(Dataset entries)

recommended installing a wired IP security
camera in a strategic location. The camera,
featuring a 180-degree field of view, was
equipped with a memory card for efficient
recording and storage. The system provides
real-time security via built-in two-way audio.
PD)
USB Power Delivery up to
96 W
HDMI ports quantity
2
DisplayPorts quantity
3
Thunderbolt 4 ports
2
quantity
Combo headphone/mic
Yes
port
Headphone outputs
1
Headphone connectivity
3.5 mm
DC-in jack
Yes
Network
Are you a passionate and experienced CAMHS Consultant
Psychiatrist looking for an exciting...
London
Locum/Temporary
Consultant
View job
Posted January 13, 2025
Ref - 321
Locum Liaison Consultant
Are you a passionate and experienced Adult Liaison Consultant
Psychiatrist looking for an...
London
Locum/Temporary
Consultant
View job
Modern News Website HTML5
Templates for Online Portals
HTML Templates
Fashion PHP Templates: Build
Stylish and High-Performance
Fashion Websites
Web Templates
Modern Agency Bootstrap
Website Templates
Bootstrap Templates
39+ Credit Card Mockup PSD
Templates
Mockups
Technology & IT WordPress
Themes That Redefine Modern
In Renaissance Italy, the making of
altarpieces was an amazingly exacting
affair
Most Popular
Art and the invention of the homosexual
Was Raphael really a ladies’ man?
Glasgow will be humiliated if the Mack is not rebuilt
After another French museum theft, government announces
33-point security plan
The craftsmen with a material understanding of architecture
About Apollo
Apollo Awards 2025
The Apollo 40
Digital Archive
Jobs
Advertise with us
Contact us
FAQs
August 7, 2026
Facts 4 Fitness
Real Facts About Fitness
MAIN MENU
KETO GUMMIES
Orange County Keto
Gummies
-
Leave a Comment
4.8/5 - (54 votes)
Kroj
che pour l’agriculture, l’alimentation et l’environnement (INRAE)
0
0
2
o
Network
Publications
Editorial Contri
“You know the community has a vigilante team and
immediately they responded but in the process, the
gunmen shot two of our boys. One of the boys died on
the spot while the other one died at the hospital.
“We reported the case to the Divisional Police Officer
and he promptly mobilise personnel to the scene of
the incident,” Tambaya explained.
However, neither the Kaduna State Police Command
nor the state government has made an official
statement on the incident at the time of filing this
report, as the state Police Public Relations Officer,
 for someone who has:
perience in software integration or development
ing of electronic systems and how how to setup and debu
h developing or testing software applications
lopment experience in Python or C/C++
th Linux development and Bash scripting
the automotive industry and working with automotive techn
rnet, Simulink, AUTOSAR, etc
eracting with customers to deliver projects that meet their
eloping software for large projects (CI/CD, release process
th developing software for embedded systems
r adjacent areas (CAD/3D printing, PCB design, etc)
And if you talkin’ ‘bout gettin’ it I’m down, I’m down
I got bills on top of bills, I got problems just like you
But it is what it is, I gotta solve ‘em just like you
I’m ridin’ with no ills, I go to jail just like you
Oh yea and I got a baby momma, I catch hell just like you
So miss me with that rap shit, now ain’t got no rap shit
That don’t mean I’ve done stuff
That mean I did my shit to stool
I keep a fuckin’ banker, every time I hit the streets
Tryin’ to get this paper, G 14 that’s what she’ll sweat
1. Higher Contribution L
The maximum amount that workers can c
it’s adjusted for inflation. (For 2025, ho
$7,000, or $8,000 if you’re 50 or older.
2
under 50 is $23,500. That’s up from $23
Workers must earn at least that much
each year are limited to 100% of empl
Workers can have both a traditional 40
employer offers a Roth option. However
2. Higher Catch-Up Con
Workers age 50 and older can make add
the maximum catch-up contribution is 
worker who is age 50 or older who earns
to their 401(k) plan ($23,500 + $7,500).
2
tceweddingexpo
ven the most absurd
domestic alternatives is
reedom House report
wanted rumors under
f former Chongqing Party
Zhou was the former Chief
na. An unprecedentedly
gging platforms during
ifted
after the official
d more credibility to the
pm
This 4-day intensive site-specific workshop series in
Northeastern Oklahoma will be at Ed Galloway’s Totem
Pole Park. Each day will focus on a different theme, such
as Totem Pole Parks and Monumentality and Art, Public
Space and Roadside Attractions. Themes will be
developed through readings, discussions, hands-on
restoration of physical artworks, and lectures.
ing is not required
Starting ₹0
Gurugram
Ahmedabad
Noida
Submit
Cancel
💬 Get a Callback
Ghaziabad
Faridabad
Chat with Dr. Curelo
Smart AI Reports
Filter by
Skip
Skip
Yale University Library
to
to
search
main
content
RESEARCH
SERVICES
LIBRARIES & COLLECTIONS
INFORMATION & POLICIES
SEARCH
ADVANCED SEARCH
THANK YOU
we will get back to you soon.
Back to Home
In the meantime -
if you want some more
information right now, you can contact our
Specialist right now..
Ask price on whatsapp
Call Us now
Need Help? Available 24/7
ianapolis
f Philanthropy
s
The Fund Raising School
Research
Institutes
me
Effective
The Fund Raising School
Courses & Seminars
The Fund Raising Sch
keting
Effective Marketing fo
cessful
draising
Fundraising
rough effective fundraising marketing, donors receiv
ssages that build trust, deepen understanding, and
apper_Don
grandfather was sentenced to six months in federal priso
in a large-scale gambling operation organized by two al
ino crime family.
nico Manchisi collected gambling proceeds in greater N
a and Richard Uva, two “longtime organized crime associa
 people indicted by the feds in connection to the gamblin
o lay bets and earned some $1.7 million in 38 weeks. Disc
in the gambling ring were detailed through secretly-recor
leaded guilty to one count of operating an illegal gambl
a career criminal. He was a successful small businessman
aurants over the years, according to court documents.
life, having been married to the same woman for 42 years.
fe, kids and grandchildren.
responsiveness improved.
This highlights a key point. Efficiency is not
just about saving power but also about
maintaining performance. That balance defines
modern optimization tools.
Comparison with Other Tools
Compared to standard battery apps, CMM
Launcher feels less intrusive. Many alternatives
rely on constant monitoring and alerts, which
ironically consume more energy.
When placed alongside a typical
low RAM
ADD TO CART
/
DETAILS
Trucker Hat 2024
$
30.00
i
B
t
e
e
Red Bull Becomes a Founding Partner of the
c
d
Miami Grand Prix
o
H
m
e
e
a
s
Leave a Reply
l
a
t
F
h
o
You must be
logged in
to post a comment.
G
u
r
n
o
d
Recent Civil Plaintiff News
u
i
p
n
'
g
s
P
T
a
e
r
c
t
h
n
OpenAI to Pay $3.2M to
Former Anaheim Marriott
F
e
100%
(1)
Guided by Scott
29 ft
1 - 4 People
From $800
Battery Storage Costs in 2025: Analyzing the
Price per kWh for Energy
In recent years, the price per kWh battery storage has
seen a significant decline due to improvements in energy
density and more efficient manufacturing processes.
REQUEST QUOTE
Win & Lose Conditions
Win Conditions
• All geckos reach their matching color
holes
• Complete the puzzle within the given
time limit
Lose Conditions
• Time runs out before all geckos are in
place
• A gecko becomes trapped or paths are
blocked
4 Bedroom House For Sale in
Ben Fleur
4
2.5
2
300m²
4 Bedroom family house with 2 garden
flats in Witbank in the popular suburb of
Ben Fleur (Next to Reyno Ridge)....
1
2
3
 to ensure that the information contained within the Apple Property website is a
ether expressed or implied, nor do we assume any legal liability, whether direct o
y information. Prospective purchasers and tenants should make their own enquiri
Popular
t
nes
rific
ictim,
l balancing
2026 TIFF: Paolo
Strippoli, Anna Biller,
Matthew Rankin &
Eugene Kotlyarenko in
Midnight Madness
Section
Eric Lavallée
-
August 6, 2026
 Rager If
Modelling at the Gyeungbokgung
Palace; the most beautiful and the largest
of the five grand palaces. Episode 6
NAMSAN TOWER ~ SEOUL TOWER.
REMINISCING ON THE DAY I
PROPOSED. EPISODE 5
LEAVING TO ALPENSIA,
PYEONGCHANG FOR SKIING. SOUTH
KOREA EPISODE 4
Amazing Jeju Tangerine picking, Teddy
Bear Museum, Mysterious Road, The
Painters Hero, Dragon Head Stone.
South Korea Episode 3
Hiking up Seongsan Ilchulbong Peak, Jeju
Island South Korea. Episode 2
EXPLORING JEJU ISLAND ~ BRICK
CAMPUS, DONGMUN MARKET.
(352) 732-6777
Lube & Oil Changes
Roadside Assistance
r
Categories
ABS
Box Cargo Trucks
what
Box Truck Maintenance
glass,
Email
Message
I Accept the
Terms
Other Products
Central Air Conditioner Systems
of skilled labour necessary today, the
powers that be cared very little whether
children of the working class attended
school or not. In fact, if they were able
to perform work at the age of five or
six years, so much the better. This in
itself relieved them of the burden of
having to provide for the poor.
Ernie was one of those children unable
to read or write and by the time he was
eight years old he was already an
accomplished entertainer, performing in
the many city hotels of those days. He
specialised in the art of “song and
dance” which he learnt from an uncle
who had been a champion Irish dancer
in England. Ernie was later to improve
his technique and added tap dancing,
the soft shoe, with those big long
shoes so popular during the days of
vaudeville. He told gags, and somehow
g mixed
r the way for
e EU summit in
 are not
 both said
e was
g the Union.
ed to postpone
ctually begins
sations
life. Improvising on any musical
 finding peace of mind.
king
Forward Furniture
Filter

Work instructions: Give only the lines from the one holding "equipped with a memory card for efficient" through the one holding "33-point security plan", each restated exactly as it appears above.

Answer to this task:
equipped with a memory card for efficient
recording and storage. The system provides
real-time security via built-in two-way audio.
PD)
USB Power Delivery up to
96 W
HDMI ports quantity
2
DisplayPorts quantity
3
Thunderbolt 4 ports
2
quantity
Combo headphone/mic
Yes
port
Headphone outputs
1
Headphone connectivity
3.5 mm
DC-in jack
Yes
Network
Are you a passionate and experienced CAMHS Consultant
Psychiatrist looking for an exciting...
London
Locum/Temporary
Consultant
View job
Posted January 13, 2025
Ref - 321
Locum Liaison Consultant
Are you a passionate and experienced Adult Liaison Consultant
Psychiatrist looking for an...
London
Locum/Temporary
Consultant
View job
Modern News Website HTML5
Templates for Online Portals
HTML Templates
Fashion PHP Templates: Build
Stylish and High-Performance
Fashion Websites
Web Templates
Modern Agency Bootstrap
Website Templates
Bootstrap Templates
39+ Credit Card Mockup PSD
Templates
Mockups
Technology & IT WordPress
Themes That Redefine Modern
In Renaissance Italy, the making of
altarpieces was an amazingly exacting
affair
Most Popular
Art and the invention of the homosexual
Was Raphael really a ladies’ man?
Glasgow will be humiliated if the Mack is not rebuilt
After another French museum theft, government announces
33-point security plan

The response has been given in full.